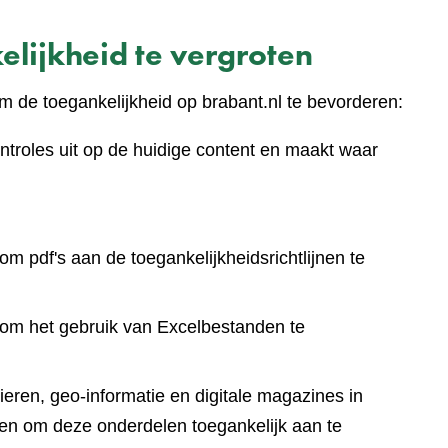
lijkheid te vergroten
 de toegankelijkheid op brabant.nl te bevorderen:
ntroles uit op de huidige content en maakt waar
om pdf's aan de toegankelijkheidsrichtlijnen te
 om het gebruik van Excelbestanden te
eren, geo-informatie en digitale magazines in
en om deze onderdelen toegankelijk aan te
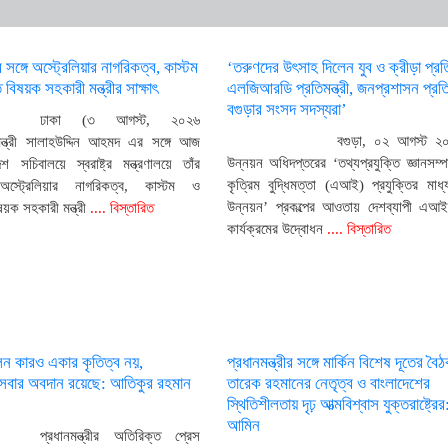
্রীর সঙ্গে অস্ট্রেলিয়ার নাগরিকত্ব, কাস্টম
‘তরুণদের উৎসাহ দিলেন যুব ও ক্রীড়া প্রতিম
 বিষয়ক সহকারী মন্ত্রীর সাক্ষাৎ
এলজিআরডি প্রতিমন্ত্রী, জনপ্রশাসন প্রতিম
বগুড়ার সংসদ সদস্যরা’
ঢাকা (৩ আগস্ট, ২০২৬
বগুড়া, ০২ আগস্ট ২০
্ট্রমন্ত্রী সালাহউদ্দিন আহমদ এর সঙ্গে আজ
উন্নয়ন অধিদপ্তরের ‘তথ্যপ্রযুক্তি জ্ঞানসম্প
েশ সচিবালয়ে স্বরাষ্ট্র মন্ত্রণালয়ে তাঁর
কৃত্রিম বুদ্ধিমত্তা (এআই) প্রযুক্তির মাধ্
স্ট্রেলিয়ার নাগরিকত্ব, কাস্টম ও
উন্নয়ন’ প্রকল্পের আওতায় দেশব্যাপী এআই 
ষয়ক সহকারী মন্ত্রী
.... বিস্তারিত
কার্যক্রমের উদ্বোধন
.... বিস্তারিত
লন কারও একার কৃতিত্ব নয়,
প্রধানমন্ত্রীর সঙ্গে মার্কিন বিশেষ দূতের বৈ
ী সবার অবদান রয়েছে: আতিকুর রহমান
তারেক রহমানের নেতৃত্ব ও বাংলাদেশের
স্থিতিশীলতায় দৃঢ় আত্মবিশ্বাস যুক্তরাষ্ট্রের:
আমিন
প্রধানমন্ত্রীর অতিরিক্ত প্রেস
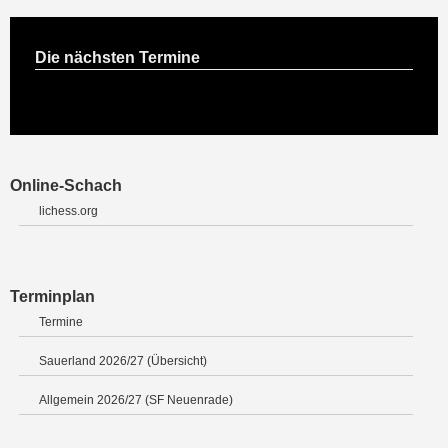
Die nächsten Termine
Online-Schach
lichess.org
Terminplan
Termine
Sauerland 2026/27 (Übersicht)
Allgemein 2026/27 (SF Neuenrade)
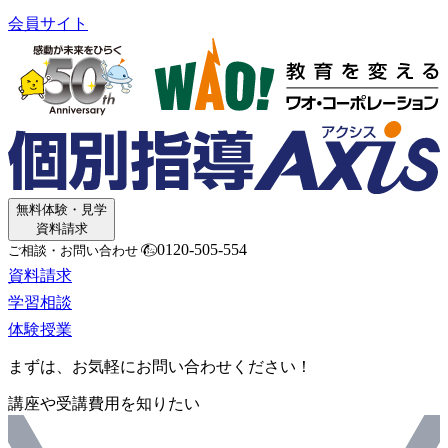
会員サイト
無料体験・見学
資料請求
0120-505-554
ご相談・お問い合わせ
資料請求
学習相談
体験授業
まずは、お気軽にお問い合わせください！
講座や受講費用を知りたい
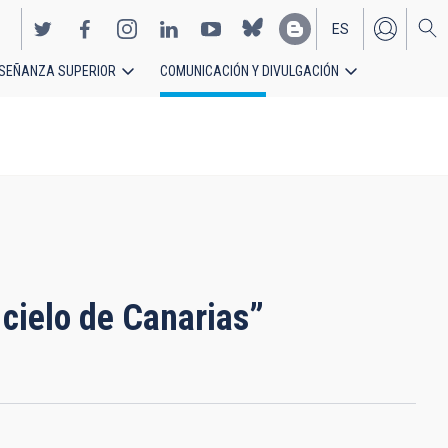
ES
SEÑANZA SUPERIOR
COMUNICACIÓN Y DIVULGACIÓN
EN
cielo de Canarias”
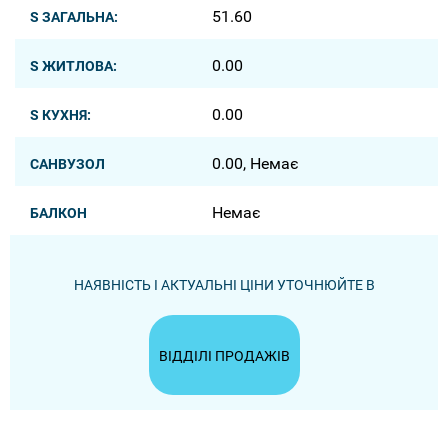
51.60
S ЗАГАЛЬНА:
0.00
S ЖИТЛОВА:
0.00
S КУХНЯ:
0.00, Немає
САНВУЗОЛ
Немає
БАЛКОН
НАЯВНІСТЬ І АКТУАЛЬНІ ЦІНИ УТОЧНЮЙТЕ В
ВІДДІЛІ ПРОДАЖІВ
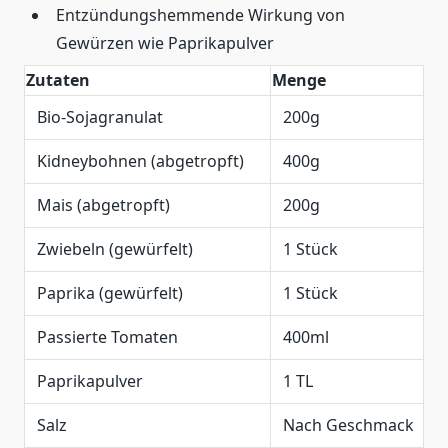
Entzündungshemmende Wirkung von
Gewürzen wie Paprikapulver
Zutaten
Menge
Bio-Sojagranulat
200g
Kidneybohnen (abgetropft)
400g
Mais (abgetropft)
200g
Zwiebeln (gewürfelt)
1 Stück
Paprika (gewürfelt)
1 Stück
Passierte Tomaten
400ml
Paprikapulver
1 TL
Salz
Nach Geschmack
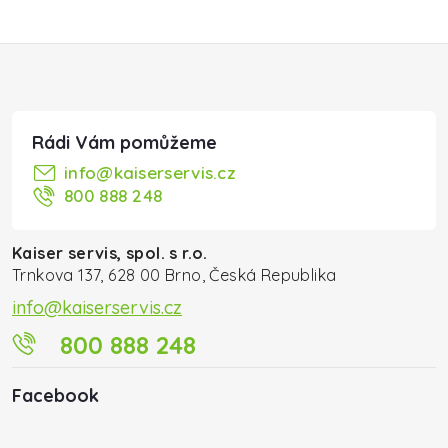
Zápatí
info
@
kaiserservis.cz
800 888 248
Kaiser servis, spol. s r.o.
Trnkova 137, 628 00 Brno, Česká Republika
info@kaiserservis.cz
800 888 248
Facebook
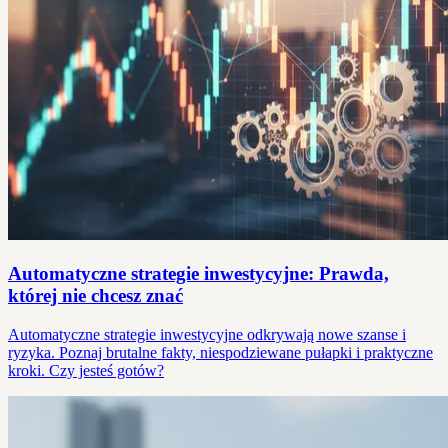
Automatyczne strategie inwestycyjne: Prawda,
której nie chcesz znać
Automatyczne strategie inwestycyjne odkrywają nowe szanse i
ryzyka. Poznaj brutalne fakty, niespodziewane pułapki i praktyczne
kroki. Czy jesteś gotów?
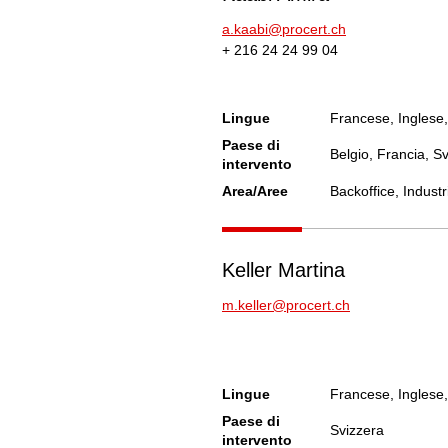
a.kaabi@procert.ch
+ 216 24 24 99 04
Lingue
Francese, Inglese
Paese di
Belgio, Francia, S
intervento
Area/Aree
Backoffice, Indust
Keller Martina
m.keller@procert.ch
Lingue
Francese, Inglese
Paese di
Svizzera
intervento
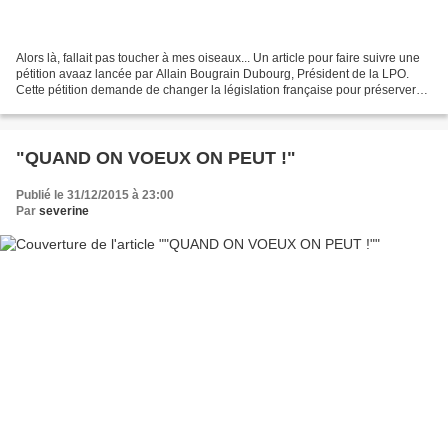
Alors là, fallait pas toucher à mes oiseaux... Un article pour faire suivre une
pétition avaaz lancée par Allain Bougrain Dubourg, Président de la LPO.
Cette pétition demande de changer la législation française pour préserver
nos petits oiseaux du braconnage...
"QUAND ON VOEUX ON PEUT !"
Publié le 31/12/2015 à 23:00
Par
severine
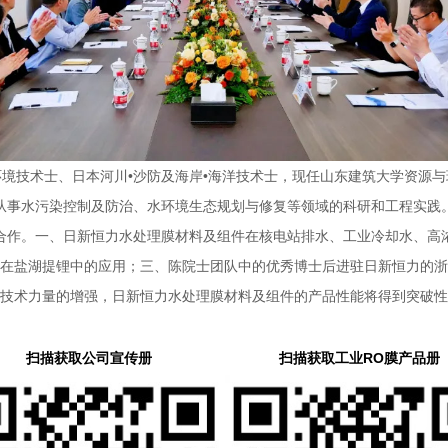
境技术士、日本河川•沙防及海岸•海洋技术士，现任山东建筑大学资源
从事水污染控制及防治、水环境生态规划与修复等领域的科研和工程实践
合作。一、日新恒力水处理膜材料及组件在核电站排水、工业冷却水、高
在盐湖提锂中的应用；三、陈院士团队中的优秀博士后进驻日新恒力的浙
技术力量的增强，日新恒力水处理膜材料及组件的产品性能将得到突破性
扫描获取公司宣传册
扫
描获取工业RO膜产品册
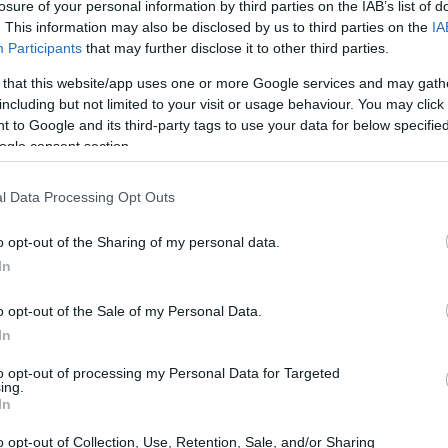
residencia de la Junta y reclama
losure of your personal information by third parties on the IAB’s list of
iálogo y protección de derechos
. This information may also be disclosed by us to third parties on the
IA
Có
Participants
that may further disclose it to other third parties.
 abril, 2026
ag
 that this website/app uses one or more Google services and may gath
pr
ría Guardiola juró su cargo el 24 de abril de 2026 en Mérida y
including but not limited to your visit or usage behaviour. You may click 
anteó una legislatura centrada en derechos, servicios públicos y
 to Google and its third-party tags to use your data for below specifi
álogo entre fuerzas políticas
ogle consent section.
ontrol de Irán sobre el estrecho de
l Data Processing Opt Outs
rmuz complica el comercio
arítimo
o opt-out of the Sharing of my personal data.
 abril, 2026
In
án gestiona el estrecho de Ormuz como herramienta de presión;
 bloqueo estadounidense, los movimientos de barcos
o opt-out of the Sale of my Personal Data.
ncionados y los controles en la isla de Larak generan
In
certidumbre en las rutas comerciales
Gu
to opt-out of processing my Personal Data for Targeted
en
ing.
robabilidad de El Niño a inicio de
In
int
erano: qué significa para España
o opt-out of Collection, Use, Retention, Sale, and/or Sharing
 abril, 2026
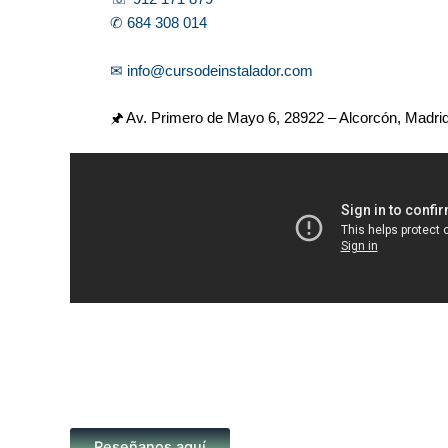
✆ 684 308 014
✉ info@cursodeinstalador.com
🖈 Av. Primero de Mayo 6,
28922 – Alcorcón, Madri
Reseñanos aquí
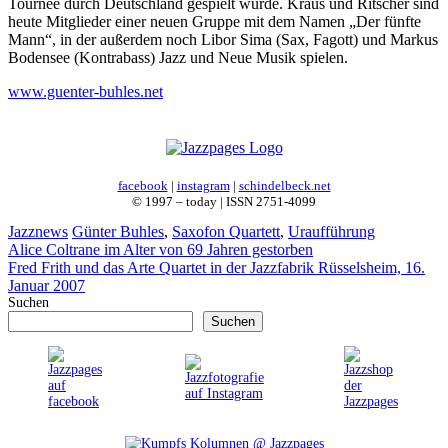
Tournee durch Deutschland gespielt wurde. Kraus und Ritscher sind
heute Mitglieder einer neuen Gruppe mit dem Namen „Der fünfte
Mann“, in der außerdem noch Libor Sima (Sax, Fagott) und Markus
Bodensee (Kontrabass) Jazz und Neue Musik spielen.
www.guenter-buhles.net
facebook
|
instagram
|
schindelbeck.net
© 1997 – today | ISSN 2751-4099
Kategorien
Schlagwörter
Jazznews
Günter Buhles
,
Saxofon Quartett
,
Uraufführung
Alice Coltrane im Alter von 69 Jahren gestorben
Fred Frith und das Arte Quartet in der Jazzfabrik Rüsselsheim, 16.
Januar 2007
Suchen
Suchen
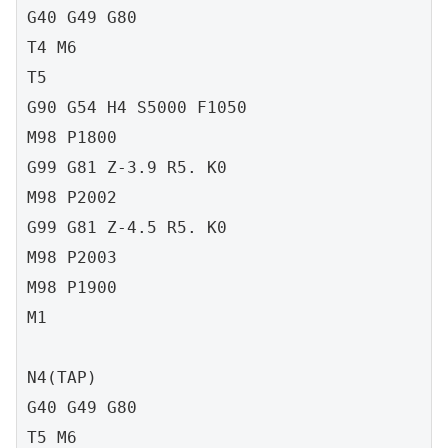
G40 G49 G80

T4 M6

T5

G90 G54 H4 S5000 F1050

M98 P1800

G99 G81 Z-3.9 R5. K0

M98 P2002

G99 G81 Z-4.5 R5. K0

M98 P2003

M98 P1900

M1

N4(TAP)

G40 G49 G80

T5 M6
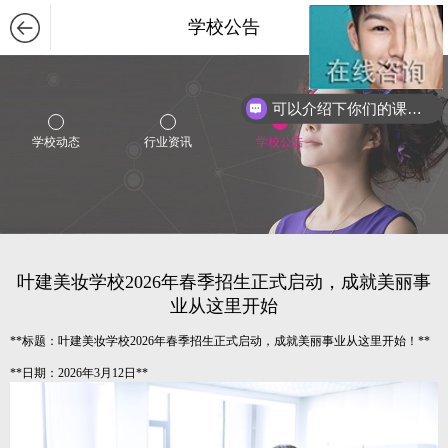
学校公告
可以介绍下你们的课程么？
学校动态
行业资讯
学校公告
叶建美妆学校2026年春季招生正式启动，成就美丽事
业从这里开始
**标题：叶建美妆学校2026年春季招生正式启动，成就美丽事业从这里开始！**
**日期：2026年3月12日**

* **Aim of the exercise**:
Exactly as they appear, please return only the lines from the first line of the records through the line containing "লন কারও একার", both included, leaving out all pictures.

* **Your response**:
lijkheid te vergroten
 de toegankelijkheid op brabant.nl te bevorderen:
ntroles uit op de huidige content en maakt waar
om pdf's aan de toegankelijkheidsrichtlijnen te
 om het gebruik van Excelbestanden te
eren, geo-informatie en digitale magazines in
en om deze onderdelen toegankelijk aan te
্রীর সঙ্গে অস্ট্রেলিয়ার নাগরিকত্ব, কাস্টম
‘তরুণদের উৎসাহ দিলেন যুব ও ক্রীড়া প্রতিম
 বিষয়ক সহকারী মন্ত্রীর সাক্ষাৎ
এলজিআরডি প্রতিমন্ত্রী, জনপ্রশাসন প্রতিম
বগুড়ার সংসদ সদস্যরা’
ঢাকা (৩ আগস্ট, ২০২৬
বগুড়া, ০২ আগস্ট ২০
্ট্রমন্ত্রী সালাহউদ্দিন আহমদ এর সঙ্গে আজ
উন্নয়ন অধিদপ্তরের ‘তথ্যপ্রযুক্তি জ্ঞানসম্প
েশ সচিবালয়ে স্বরাষ্ট্র মন্ত্রণালয়ে তাঁর
কৃত্রিম বুদ্ধিমত্তা (এআই) প্রযুক্তির মাধ্
স্ট্রেলিয়ার নাগরিকত্ব, কাস্টম ও
উন্নয়ন’ প্রকল্পের আওতায় দেশব্যাপী এআই 
ষয়ক সহকারী মন্ত্রী
.... বিস্তারিত
কার্যক্রমের উদ্বোধন
.... বিস্তারিত
লন কারও একার কৃতিত্ব নয়,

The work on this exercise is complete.